As we drove through the warm streets my husband and I talked and talked. He had bought me a new blanket for the couch, as well as some new tank tops to work in once I got stronger. Falling asleep in his arms that night was a treat. Finally, I would get some real sleep.

I needed a walker and my husband’s arm for the first week or so. Something as simple as going to the bathroom or taking a shower had become a team effort. Slowly though I became strong again, walks in the yard and through the garden helped.

What they didn’t tell me at the hospital was long term effects from the salmonella and sepsis. They didn’t tell me about PTSD, increased arthritic pain, or losing most of my hair. They didn’t tell me that both illnesses could exacerbate issues I already had.

The increased pain started almost immediately, it’s decreasing now. The PTSD is manageable. I don’t question eating out as much now. I still get minor panic attacks when something from the deli isn’t right.

When I started to lose my hair I didn’t know what was going on, so I researched it. Turns out the high fever from the sepsis cause some of it to fall out. It’s growing back nicely now.

I fear my breathing will never be the best now. Before the illness I was prone to bronchial infections. Today walking gets me so winded that I have to sit to catch my breath. I find that walking slow and steady helps.

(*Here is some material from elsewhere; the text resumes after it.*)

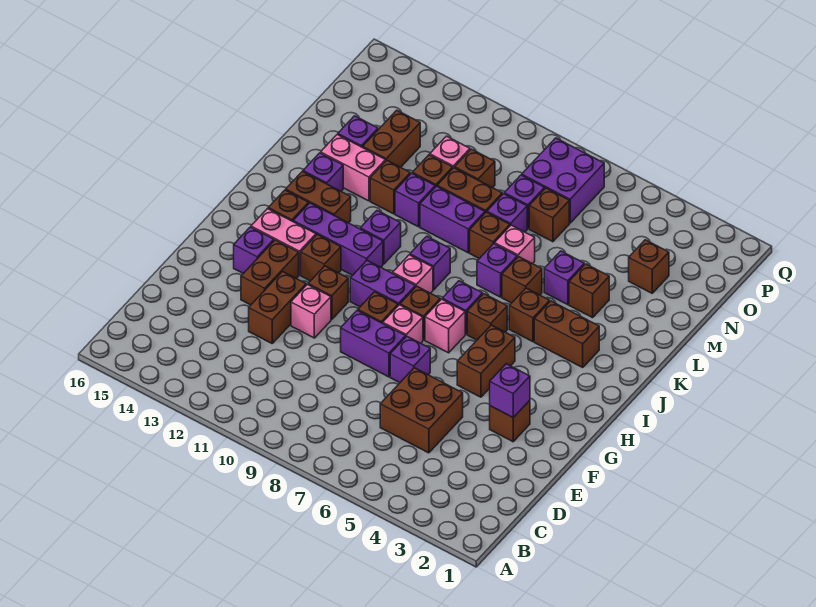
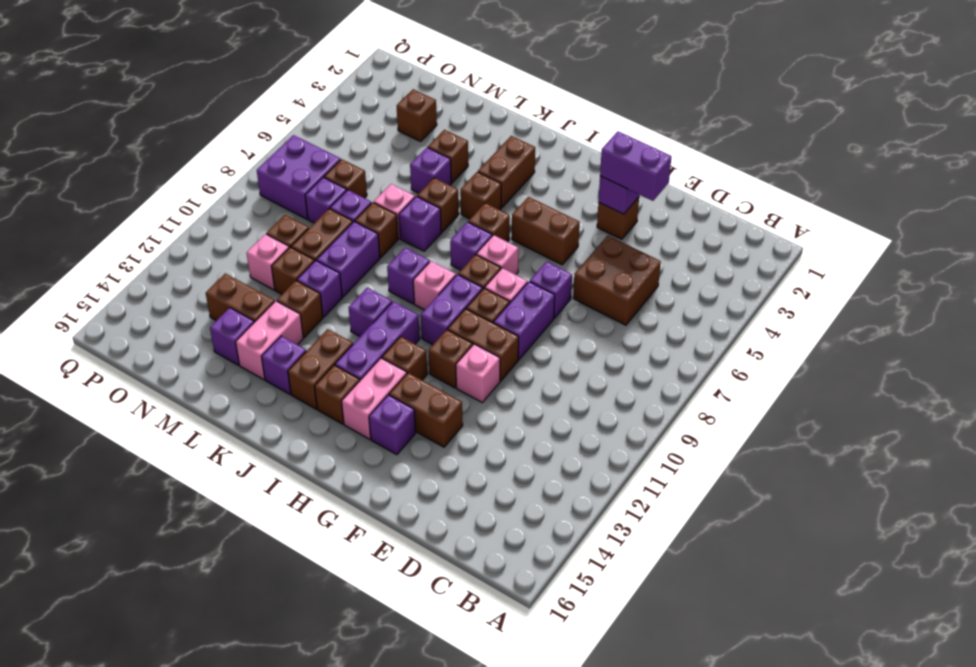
none -> purple brick E3:F3 level 3
brown brick E12:F12 level 1 -> brown brick F10:G10 level 1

Some days I’m wobbly with my balance, but certain exercises have helped with that as well. I’ve dealt with feeling useless and a burden to thinking that I’ve become pretty damn strong.

The last clear memory I have before the illness is me asking my husband if he thought I should wait to publish my next book. Glad we decided not to wait. Otherwise it would have been over a month before it hit store shelves.

Here it is a year later and while there have been bumpy patches we are still here. While I still have things to watch out for great things have been accomplished. I am whole and working again, part of the house has been remodeled, and I have published three more books.

We’ve had friends over and cook outs. Even done some traveling. We’ve seen the Old Quarter in St. Augustine as well as the pirate ship there. We’ve even been to Chattanooga to see the train. We’ve seen mountains and flowers, rain, snow and sun. The point is that we’ve seen all these beautiful things.